Statistical outliers are data points that are far removed and numerically distant from the rest of the points. Outliers occur frequently in many statistical analyses and it is important to understand them and their occurrence in the right context of the study to be able to deal with them.
An outlier can be a chance phenomenon, measurement error or due to an experimental error. It can also occur in special cases that have a heavy tail distribution, in which cases the assumption of a normal distribution may not hold.
Certain statistical estimators are able to deal with statistical outliers and are robust, while others cannot deal with them. A typical example is the case of a median, that can deal with outliers well, since it would not matter whether the extreme point is far away or near the other data points, as long as the central value is unchanged.
The mean, on the other hand, is affected by outliers as it increases or decreases in value depending on the position of the outlier.
One should be careful while dealing with outliers and not mistake them for experimental errors or exceptions at all times. outliers can indicate a different property and may indicate that they belong to a different population.
Many times, outliers should be given special attention till their cause is known, which is not always random or chance.
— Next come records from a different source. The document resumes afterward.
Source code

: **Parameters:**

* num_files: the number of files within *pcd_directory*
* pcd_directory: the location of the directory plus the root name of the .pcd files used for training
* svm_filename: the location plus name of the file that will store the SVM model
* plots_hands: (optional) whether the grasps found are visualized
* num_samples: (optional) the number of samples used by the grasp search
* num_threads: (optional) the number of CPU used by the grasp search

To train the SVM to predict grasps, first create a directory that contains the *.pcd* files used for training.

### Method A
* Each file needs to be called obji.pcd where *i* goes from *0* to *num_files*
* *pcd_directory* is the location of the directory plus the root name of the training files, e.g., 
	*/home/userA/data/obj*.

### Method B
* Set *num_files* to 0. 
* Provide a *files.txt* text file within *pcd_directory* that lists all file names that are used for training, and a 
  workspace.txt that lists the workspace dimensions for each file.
Therefore a study needs to be made before an outlier is discarded.
Statistical outliers are common in distributions that do not follow the traditional normal distribution. For example, in a distribution with a long tail, the presence of statistical outliers is more common than in the case of a normal distribution.
In case of a normal distribution, it is easy to see that at random, about 1 in 370 observations will deviate by more than three times the standard deviation from the mean. This ratio decreases drastically for more distant values. Therefore if there is a more than frequent case of data away from the mean, then the cause needs to be examined.
For example, if out of 1000 data points, 5 points are at a distance of four times the standard deviation or more, then these outliers need to be examined.